А мать не упустила воспитать в сыне – рыцарственное, преклонённое отношение; к женщине. Что женщине недостаёт защиты от грубого течения жизни, и мужские руки, от избытка своих сил, должны приподымать её над этой жестокостью. Георгий охотно и прочно это впитал, это укладывалось и в его характер, он и чувствовал в себе этот избыток сил, при котором не унизительно служить слабому существу.
Алину в первый раз Георгий увидел и услышал в тамбовском дворянском собрании – и тоже за роялем, в концерте, и так сразу зажглись и сплавились ему в одно впечатление: и наружность её – вот кажется такой тоненькой, поворотливой, среднего роста, среднего цвета волос, и с такой улыбкой он всегда и ждал встретить свою будущую жену! – да фортепьянная игра, да сверкающие шопеновские мазурки! Всё вмиг сплеснулось воедино! – и, кажется, ещё до знакомства, ещё до конца последней мазурки он уже решил: женюсь! нашёл! нечего тут и примерять, сравнивать, оглядываться, – вот она, единственная женщина на земле, особо для меня созданная!

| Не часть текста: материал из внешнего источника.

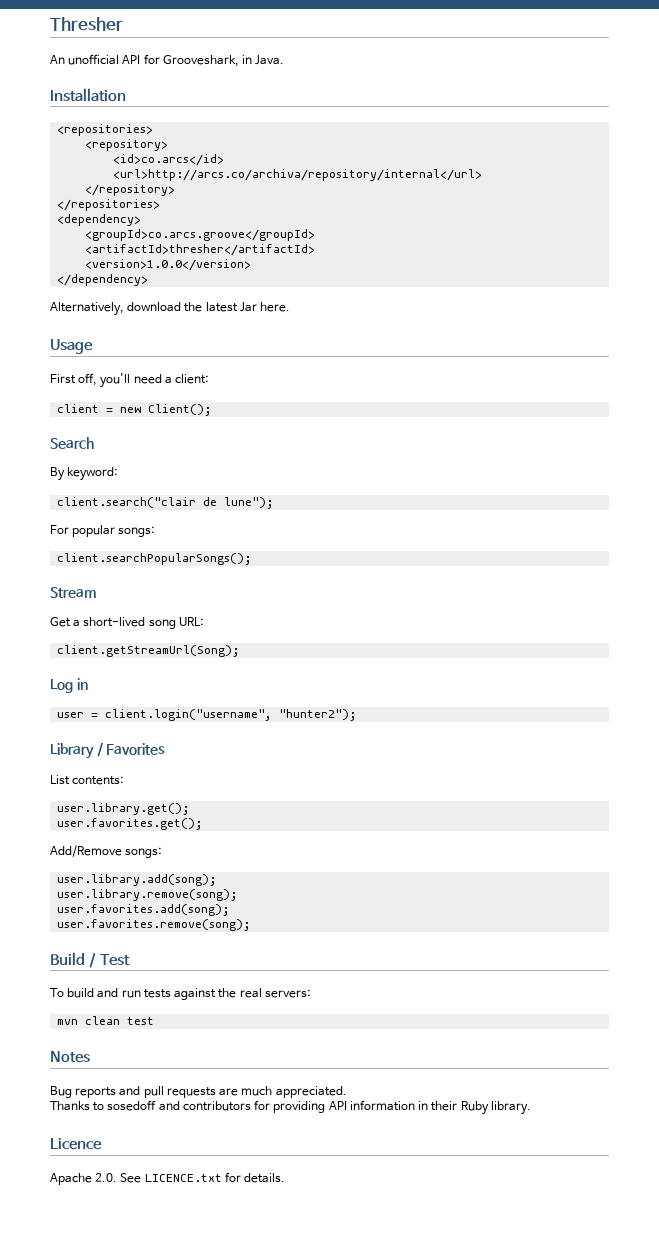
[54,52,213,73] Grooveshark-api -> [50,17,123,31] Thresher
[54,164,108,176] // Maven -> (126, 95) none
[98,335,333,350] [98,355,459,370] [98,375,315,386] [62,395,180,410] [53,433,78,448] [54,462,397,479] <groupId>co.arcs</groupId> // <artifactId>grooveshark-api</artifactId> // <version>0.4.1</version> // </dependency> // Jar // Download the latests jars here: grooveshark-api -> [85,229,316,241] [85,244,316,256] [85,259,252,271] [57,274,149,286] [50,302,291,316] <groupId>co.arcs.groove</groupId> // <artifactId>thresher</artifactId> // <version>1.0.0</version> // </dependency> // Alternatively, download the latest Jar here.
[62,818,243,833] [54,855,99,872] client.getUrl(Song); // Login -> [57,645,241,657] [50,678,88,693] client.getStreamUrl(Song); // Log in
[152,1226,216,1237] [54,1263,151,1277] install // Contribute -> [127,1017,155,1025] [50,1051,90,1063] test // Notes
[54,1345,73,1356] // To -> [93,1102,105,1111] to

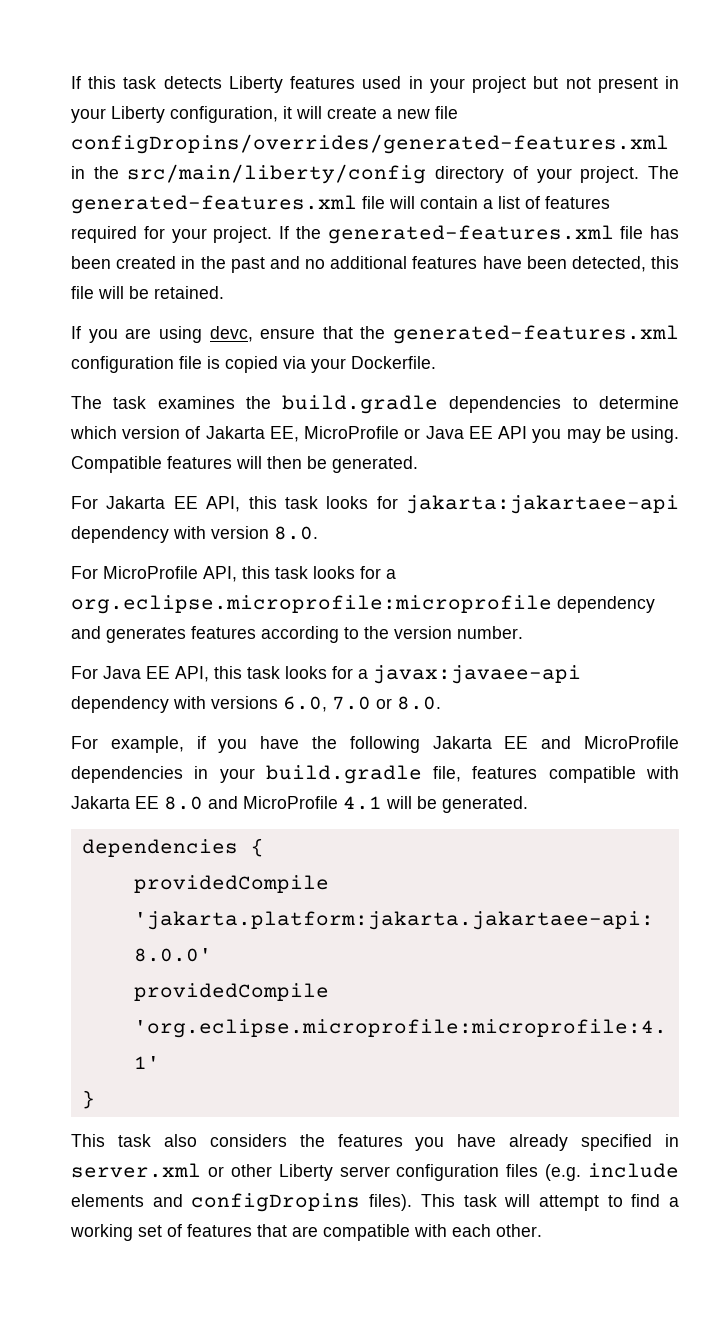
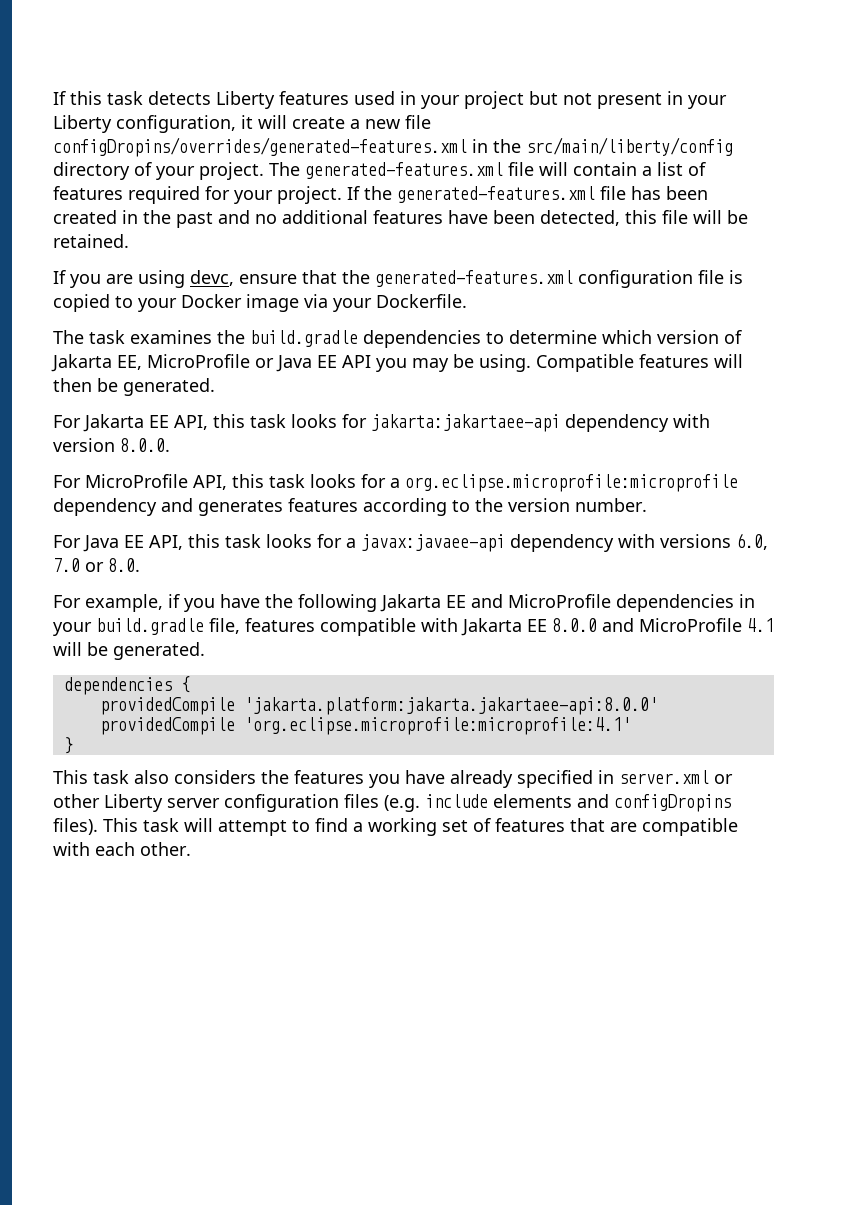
(278, 364) none -> [115,294,299,312] to your Docker image
[274,526,318,540] 8.0. -> [120,438,170,452] 8.0.0.
[164,796,203,810] 8.0 -> [552,618,597,632] 8.0.0

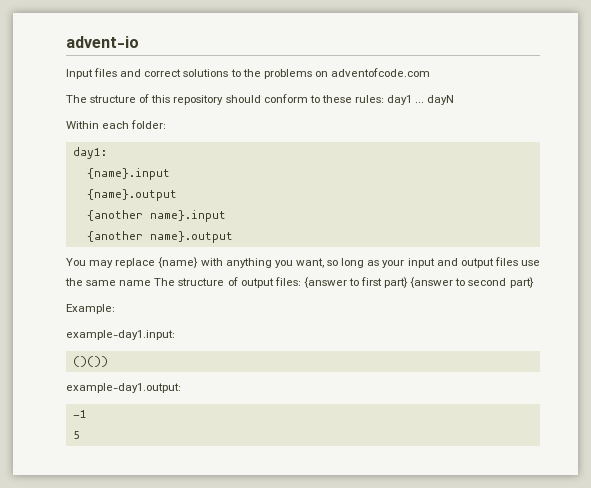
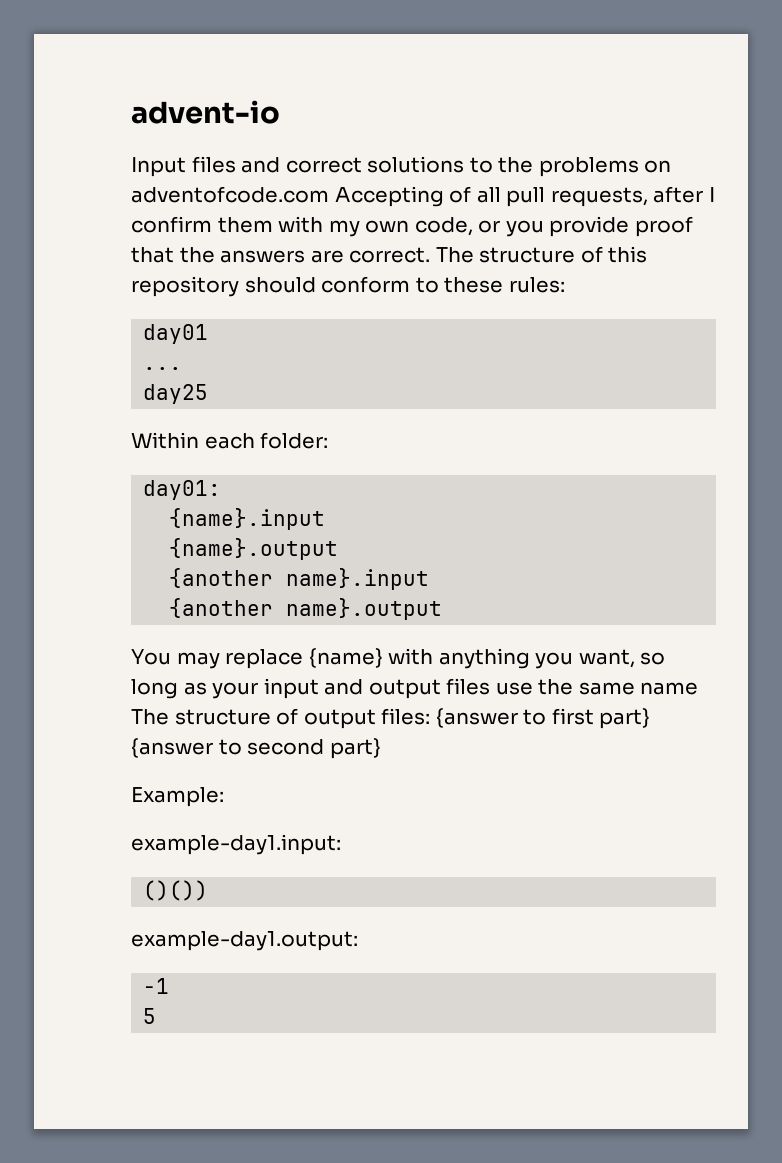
(430, 72) // -> [334,186,715,207] [131,216,693,237] [131,247,431,263] Accepting of all pull requests, after I confirm them with my own code, or you provide proof that the answers are correct.
[387,95,413,105] day1 -> [143,324,209,344] // day01 //
[427,95,455,105] dayN -> [143,384,209,404] // day25
[72,147,107,159] day1: -> [143,480,222,500] day01:

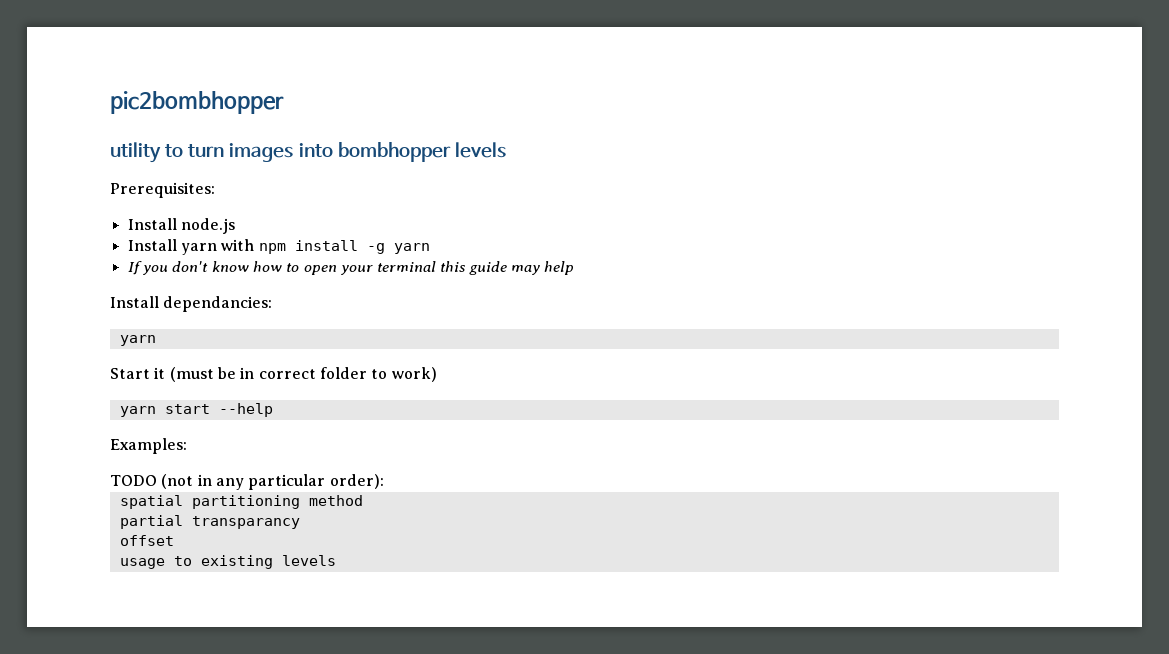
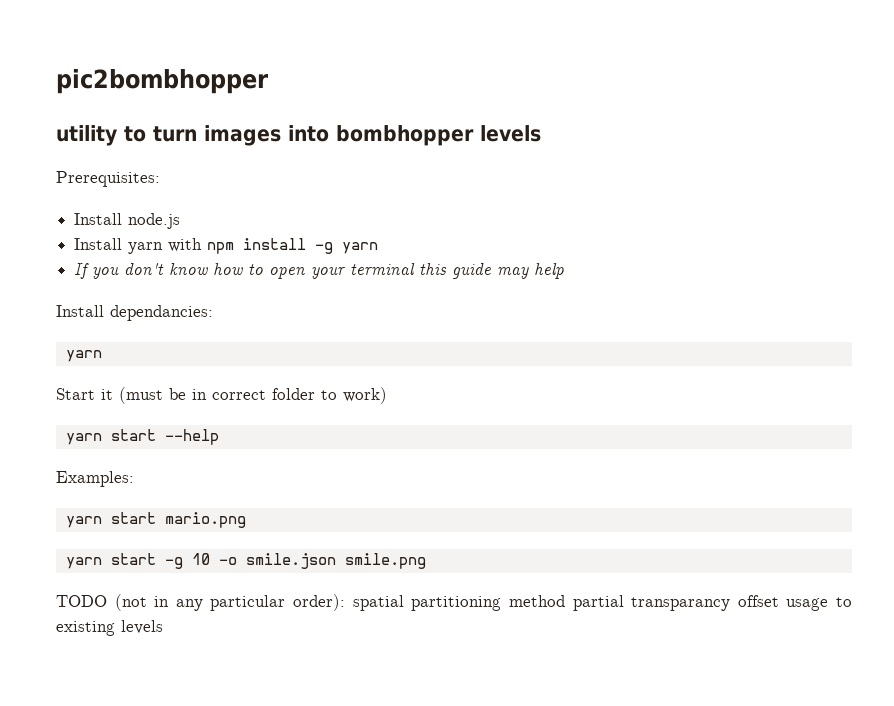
(187, 446) none -> [65,512,246,528] [65,553,426,569] // yarn start mario.png // yarn start -g 10 -o smile.json smile.png
(384, 481) // -> (346, 602) none
(363, 500) // -> (565, 601) none
(300, 522) // -> (731, 604) none
(174, 540) // -> (779, 601) none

Да ещё это было – тотчас после японской войны, в послевоенном восторге бытия: я – уцелел! Теперь я долго буду жить! Теперь – я счастлив быть хочу!
Да ещё и тридцать ему исполнилось.
И как ещё совпало счастливо: никогда до того он в Тамбове не бывал, и после не бывал, всего-то приехал на три дня в мелкую служебную инспекцию. И Алина тоже была – борисоглебская, тоже они с матерью приехали из уезда лишь погостить – и вот так встретились!
Георгий для себя решил мгновенно (он всегда мгновенно знал, чего хотел и что верно), стремительно сделал предложение. Алина была ошеломлена, не сразу готова ответить. Тогда он прогалопировал бурное ухаживание. И когда вскоре всё же повёл это воздушное белое чудо под венец, то ещё опасался, как бы она в последнюю минуту не передумала.
И всё оказалось великолепно! Любовь даётся в жизни раз, и как же счастливо – растратить её безошибочно! Нежно любишь ты, нежно любят тебя, и мир замкнулся в наилучшем виде, приспособленном для твоего движения! (Мелкие размолвки не в счёт). И всю силу воспитанного рыцарского преклонения перед женщиной, безграничного восхищения – ты знаешь теперь, кому отдаёшь.
Их первые брачные годы были – его академические страдные годы, забиравшие всю протяжённость времени, всю напряжённость ума при немыслимой платности предметов в году: всех военных, нескольких математик, двух языков, двух прав, трёх историй, и даже славистики, и даже геологии, и потом трёх диссертаций. Да ещё это были и лучшие годы самой Академии, когда расчищали рухлядь (не всю и не надолго…), когда легенду о врождённой русской непобедимости сменяли на терпеливую работу. (Но каждый день ты шагаешь в Академию по Суворовскому проспекту, мимо Суворовской церкви, и гулко звучит в голове это славнейшее имя – какой русский офицер не мечтал о суворовском жребии!)
И при такой захваченности Академией – как счастливо текли их с Алиной тихие вечера в маленьких недорогих комнатках на Костромской улице! (И Костромская родная слышится!) Георгий – за письменным столом, Алина – за стеной у пианино или на кушетке, – покой и устояние, исключающие из мира тревог – тревоги сердечные. При академической восьмидесятирублёвой стипендии чаще и денег не было на театр или концерт, а времени-то – почти никогда, так дома и дома сидели, тем слаще, – и Алина не жаловалась. Пресчастливые годы! Чем бурней общественная и военная жизнь, тем приятнее, чтобы семья и быт текли ровно, традиционно, и не было бы надобности менять привычки. Непробудное, постоянное, повседневное ровное счастье, ни взрывов, ни сотрясений. Произошла неудача с ребёнком, никакого второго потом, но и это не навело облаков: жизнь будет в движеньи, в боях. Алина не слишком тосковала от потери – и в этом Георгию тоже повезло. Согласились они, что им – и не нужно, их любовь и без того предуказана с небес и вечна.